* [Aim of the exercise] Retype the data below in full, keeping every character as it is.

* [Provided material]
+---+

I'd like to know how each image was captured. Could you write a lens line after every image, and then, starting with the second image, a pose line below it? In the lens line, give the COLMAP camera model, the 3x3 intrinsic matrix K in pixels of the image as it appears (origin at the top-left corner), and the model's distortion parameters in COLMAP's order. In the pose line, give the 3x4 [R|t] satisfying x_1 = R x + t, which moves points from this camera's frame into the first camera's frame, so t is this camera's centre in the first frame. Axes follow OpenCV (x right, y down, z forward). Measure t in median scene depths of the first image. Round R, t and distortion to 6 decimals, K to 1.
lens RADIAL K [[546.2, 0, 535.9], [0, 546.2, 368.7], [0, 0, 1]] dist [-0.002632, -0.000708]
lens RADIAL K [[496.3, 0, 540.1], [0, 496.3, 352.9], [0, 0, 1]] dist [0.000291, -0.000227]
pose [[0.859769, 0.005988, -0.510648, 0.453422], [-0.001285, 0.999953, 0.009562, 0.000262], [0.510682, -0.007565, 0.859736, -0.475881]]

+---+

* [Solution to the problem]
I'd like to know how each image was captured. Could you write a lens line after every image, and then, starting with the second image, a pose line below it? In the lens line, give the COLMAP camera model, the 3x3 intrinsic matrix K in pixels of the image as it appears (origin at the top-left corner), and the model's distortion parameters in COLMAP's order. In the pose line, give the 3x4 [R|t] satisfying x_1 = R x + t, which moves points from this camera's frame into the first camera's frame, so t is this camera's centre in the first frame. Axes follow OpenCV (x right, y down, z forward). Measure t in median scene depths of the first image. Round R, t and distortion to 6 decimals, K to 1.
lens RADIAL K [[546.2, 0, 535.9], [0, 546.2, 368.7], [0, 0, 1]] dist [-0.002632, -0.000708]
lens RADIAL K [[496.3, 0, 540.1], [0, 496.3, 352.9], [0, 0, 1]] dist [0.000291, -0.000227]
pose [[0.859769, 0.005988, -0.510648, 0.453422], [-0.001285, 0.999953, 0.009562, 0.000262], [0.510682, -0.007565, 0.859736, -0.475881]]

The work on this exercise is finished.